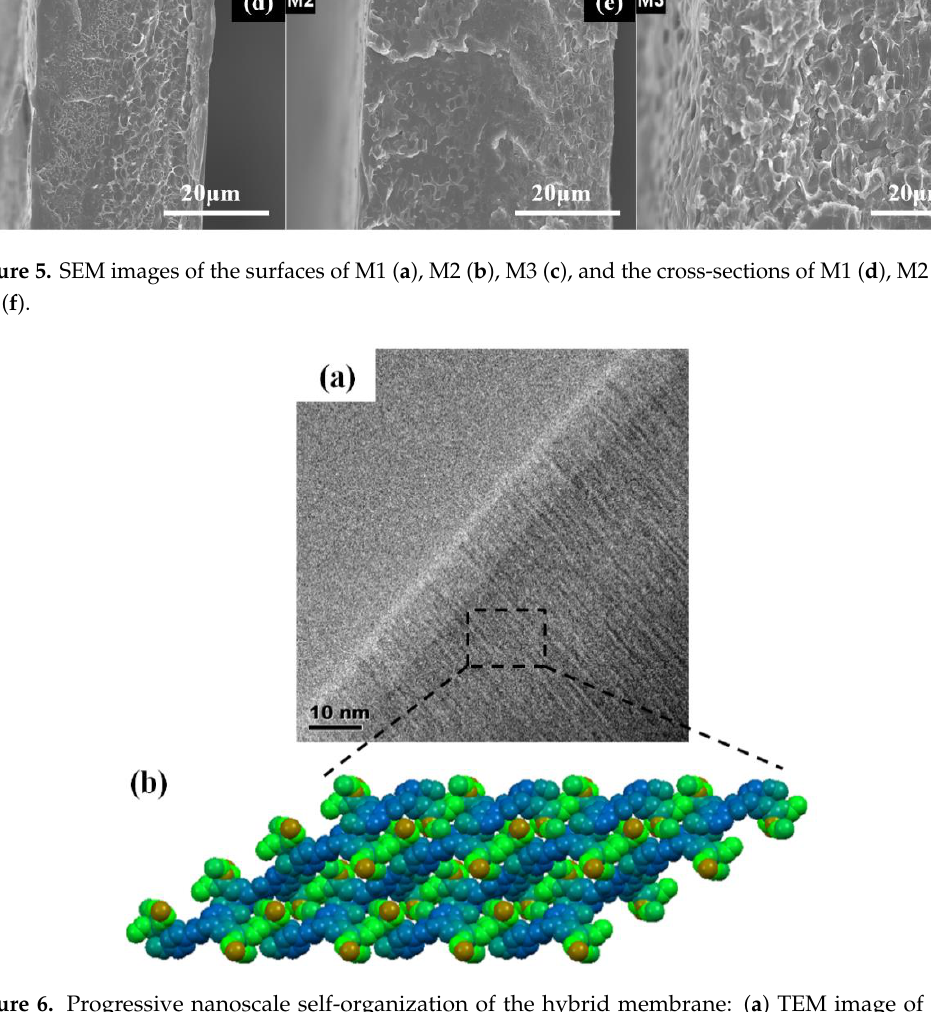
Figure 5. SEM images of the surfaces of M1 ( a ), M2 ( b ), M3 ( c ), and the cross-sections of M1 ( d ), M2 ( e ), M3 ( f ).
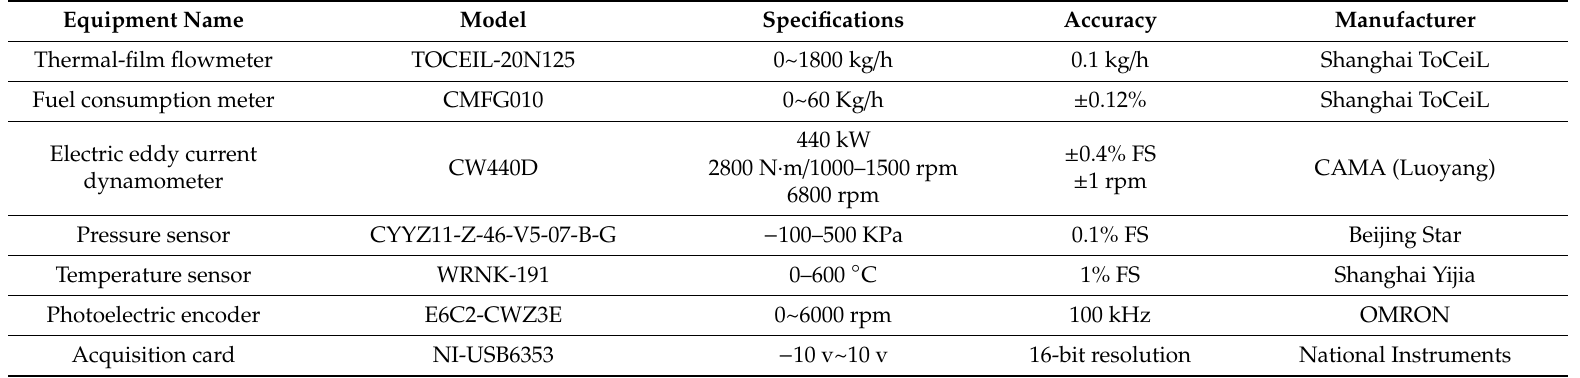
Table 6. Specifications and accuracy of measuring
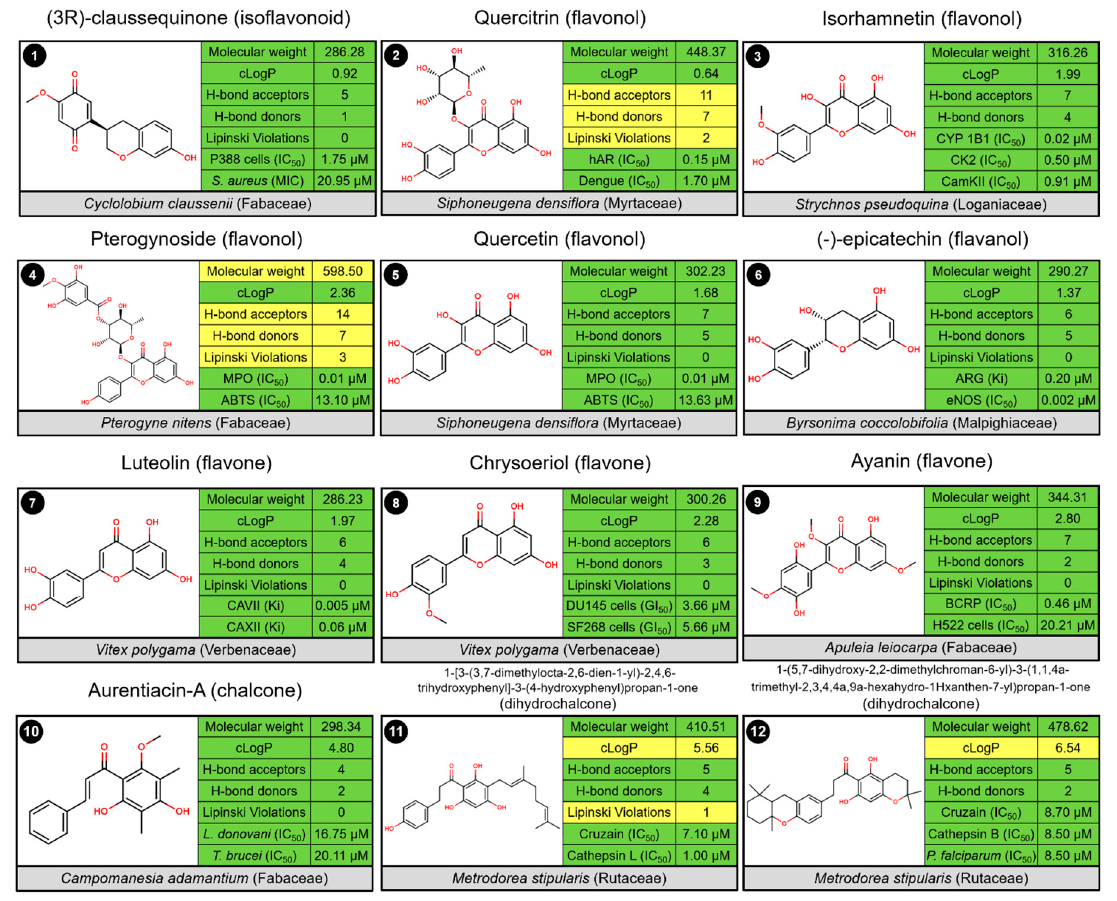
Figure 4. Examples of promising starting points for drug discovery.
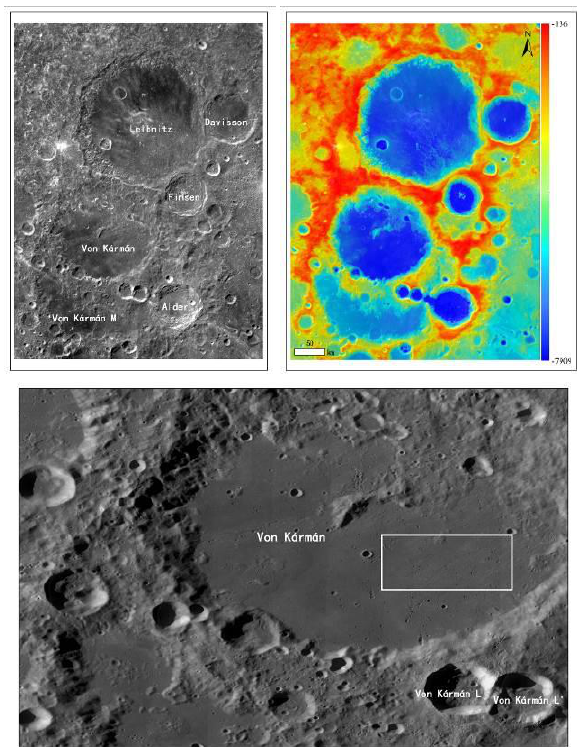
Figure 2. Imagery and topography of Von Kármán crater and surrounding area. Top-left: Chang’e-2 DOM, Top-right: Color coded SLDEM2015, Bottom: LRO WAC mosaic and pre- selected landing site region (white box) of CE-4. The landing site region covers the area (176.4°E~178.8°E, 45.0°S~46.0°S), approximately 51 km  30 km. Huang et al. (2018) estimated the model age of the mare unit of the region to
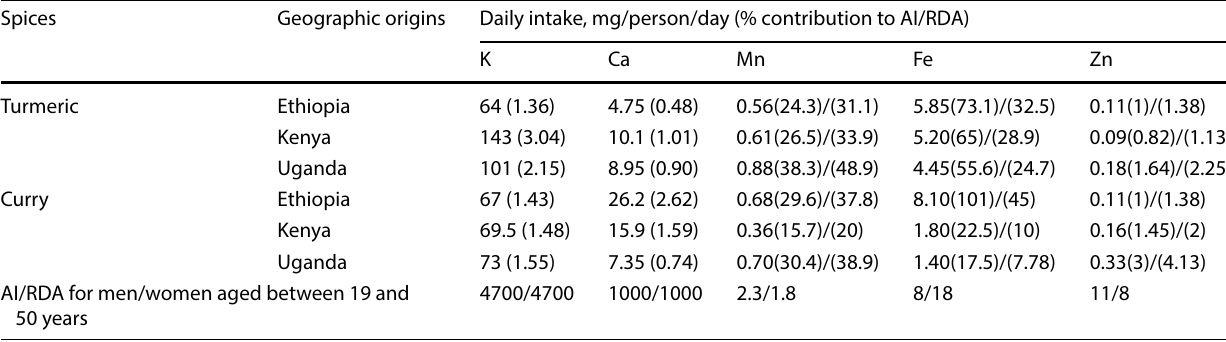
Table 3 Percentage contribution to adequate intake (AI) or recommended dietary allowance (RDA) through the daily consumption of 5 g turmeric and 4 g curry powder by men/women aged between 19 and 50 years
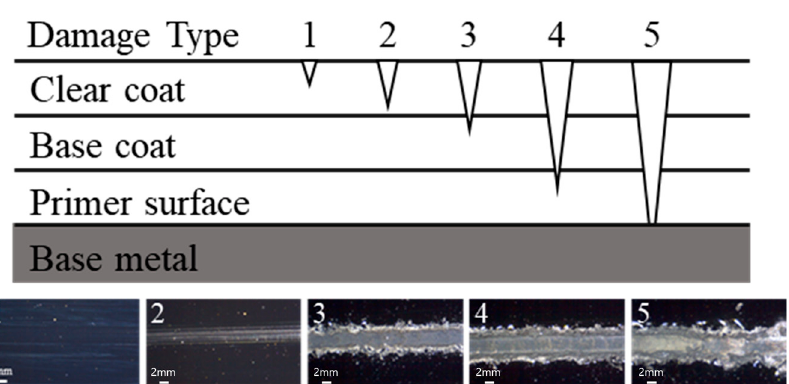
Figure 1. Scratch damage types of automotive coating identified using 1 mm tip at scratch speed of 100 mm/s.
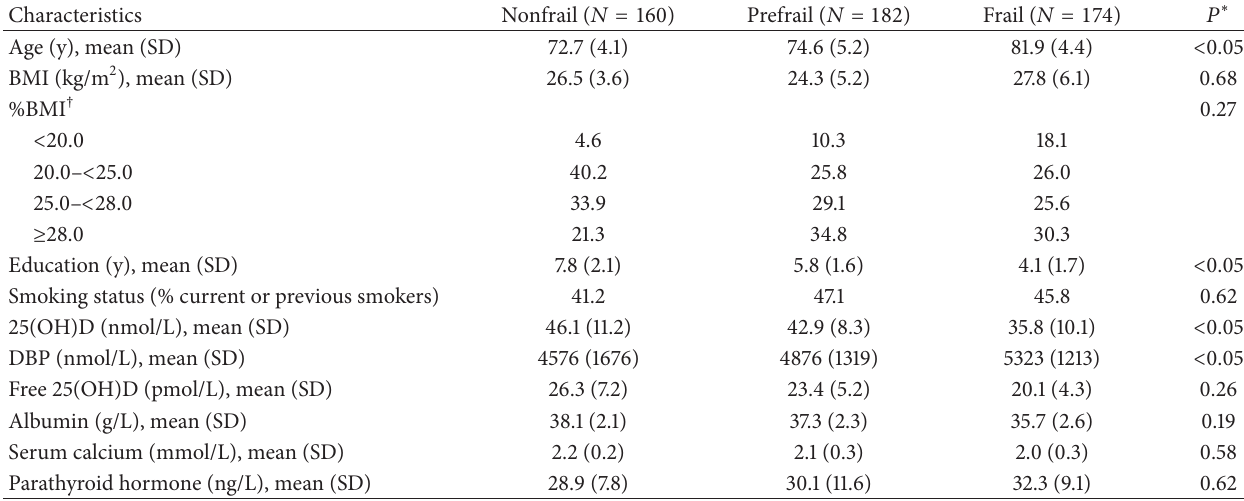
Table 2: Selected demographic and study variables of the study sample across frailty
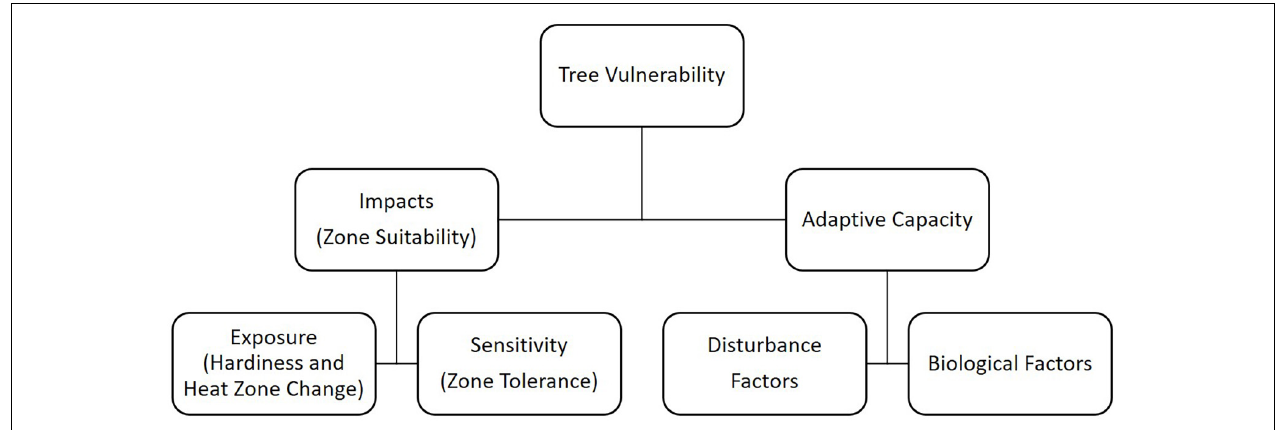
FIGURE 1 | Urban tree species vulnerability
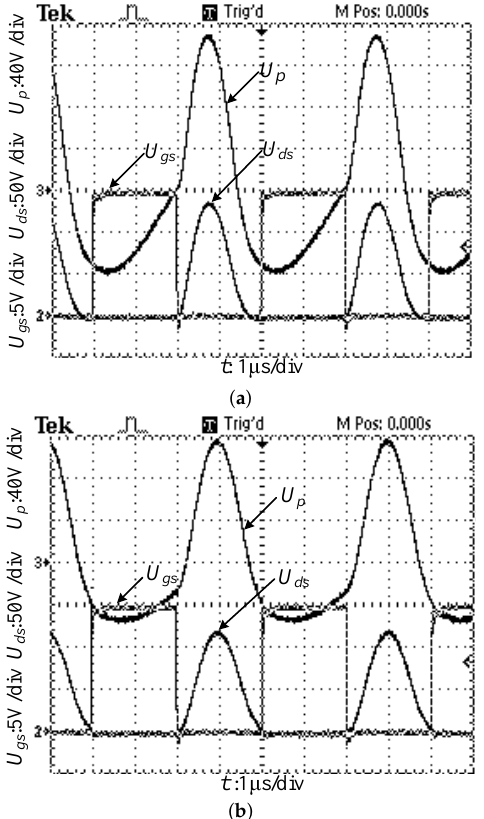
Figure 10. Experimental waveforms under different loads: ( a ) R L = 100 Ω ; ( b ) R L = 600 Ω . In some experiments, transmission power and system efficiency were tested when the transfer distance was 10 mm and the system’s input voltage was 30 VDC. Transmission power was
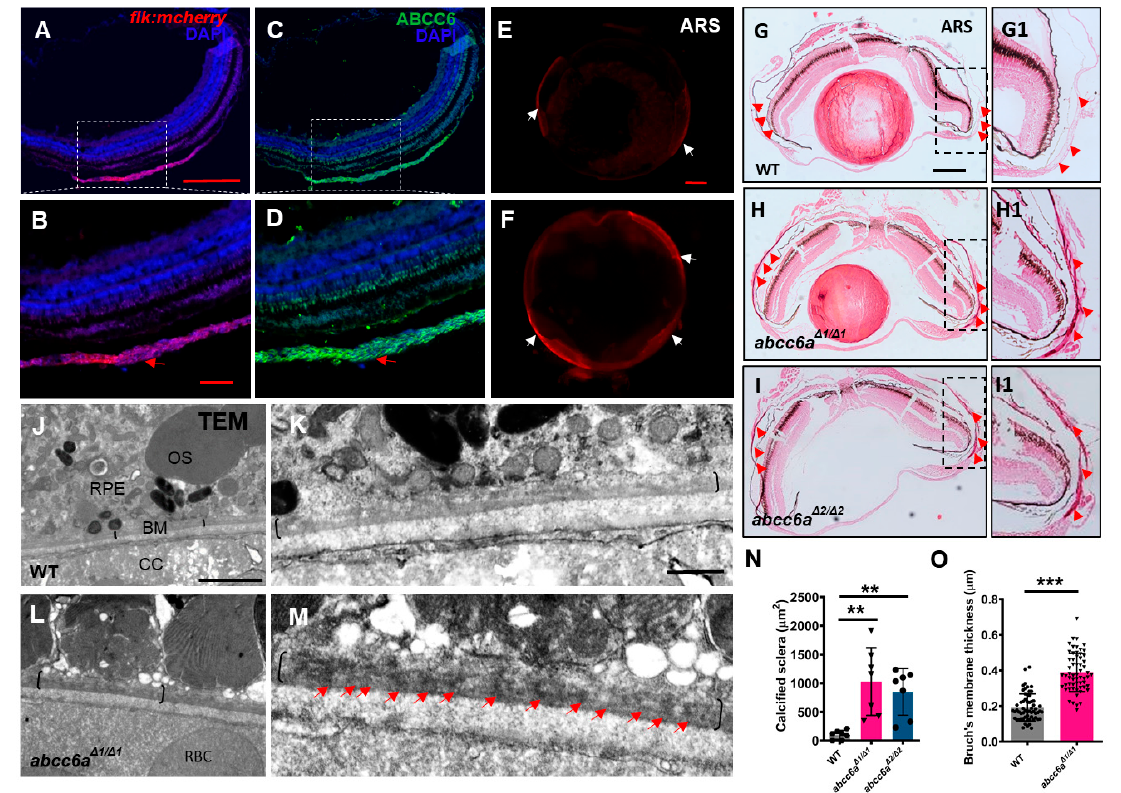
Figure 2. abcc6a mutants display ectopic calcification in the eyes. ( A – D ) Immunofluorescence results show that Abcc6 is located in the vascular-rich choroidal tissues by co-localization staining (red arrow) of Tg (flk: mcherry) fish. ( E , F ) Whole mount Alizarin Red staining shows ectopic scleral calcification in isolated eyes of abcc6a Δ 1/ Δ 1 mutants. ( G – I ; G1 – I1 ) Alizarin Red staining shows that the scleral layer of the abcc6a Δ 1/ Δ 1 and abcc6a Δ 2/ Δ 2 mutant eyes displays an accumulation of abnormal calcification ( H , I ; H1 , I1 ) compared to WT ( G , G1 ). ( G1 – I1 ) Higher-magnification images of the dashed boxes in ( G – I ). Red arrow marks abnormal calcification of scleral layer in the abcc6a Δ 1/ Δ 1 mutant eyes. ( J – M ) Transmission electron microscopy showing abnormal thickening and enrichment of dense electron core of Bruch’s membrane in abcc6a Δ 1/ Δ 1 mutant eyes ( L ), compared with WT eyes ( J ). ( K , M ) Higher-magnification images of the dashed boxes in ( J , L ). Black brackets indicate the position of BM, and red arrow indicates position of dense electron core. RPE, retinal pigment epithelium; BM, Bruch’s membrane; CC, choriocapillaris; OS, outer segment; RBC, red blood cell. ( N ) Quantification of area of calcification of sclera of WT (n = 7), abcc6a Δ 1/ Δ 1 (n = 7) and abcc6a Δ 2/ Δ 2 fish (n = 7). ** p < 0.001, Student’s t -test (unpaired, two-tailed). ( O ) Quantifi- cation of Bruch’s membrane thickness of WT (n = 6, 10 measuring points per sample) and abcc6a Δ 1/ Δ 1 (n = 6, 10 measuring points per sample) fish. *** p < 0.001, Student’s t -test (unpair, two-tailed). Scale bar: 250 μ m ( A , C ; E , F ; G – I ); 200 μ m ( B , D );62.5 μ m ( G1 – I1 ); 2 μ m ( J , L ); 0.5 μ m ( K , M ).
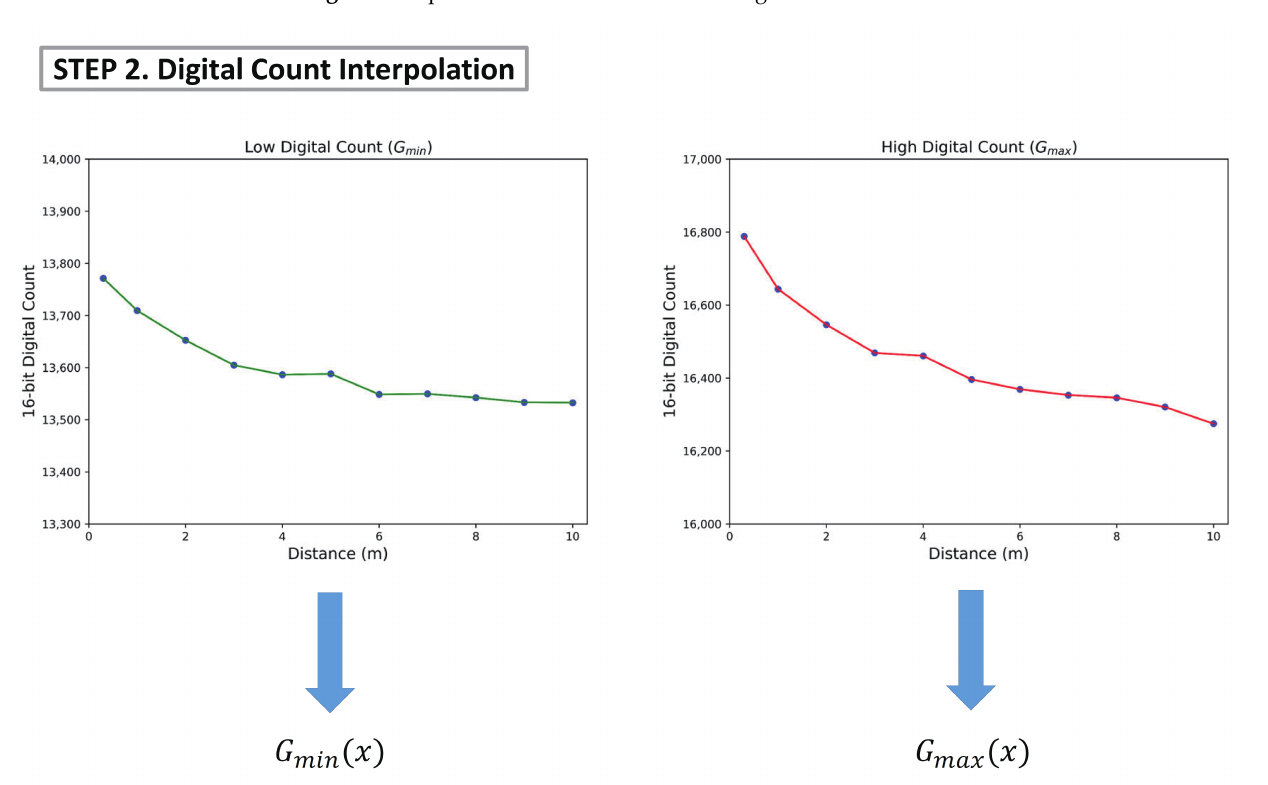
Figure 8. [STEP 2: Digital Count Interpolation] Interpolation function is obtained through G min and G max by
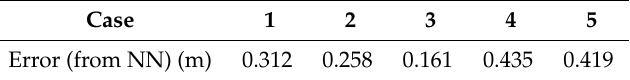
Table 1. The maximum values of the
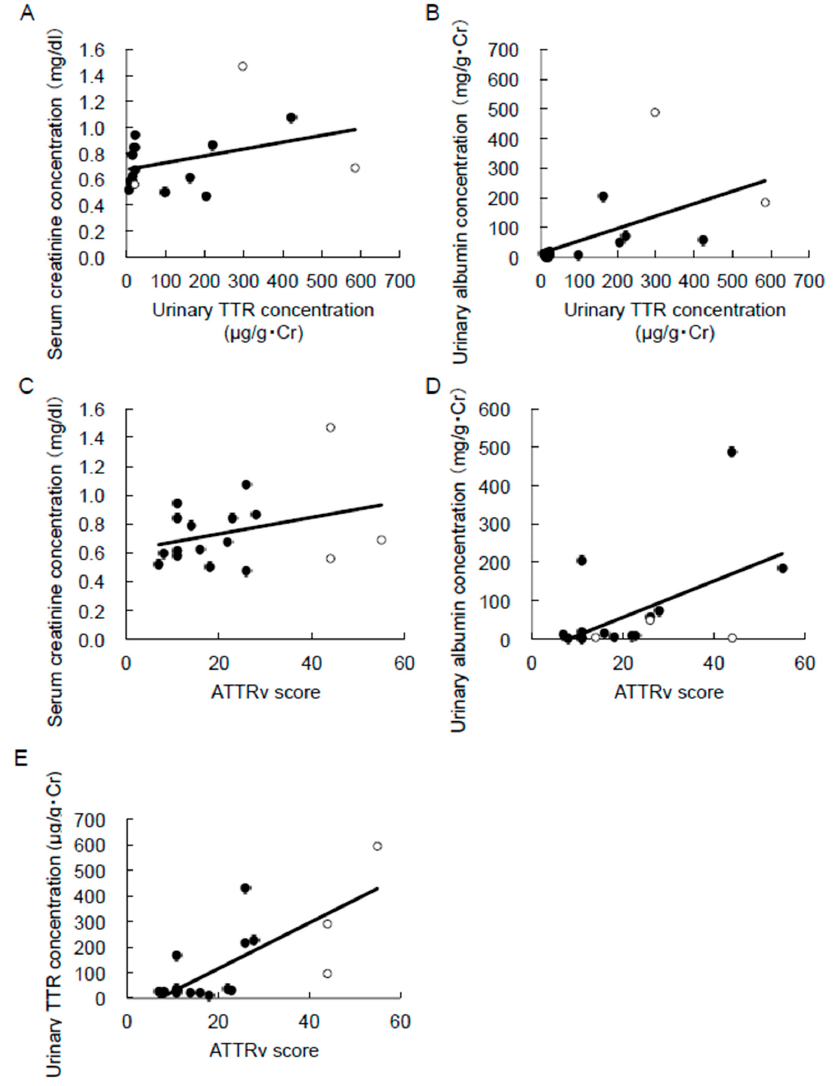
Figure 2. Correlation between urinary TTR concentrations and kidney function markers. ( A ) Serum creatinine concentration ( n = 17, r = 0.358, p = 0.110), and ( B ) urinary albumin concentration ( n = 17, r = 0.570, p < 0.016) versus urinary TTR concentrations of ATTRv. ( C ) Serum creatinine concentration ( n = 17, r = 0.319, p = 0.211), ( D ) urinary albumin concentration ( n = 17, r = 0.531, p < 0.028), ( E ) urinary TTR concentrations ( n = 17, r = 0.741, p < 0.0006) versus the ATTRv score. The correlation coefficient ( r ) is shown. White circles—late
——
Exercise brief: Would you copy, exactly, each line from the start of the listing above through the line with "Figure 10. Experimental", both ends included, but none of the pictures?

Answer space:
Figure 5. SEM images of the surfaces of M1 ( a ), M2 ( b ), M3 ( c ), and the cross-sections of M1 ( d ), M2 ( e ), M3 ( f ).
Table 6. Specifications and accuracy of measuring
Figure 4. Examples of promising starting points for drug discovery.
Figure 2. Imagery and topography of Von Kármán crater and surrounding area. Top-left: Chang’e-2 DOM, Top-right: Color coded SLDEM2015, Bottom: LRO WAC mosaic and pre- selected landing site region (white box) of CE-4. The landing site region covers the area (176.4°E~178.8°E, 45.0°S~46.0°S), approximately 51 km  30 km. Huang et al. (2018) estimated the model age of the mare unit of the region to
Table 3 Percentage contribution to adequate intake (AI) or recommended dietary allowance (RDA) through the daily consumption of 5 g turmeric and 4 g curry powder by men/women aged between 19 and 50 years
Figure 1. Scratch damage types of automotive coating identified using 1 mm tip at scratch speed of 100 mm/s.
Table 2: Selected demographic and study variables of the study sample across frailty
FIGURE 1 | Urban tree species vulnerability
Figure 10. Experimental waveforms under different loads: ( a ) R L = 100 Ω ; ( b ) R L = 600 Ω . In some experiments, transmission power and system efficiency were tested when the transfer distance was 10 mm and the system’s input voltage was 30 VDC. Transmission power was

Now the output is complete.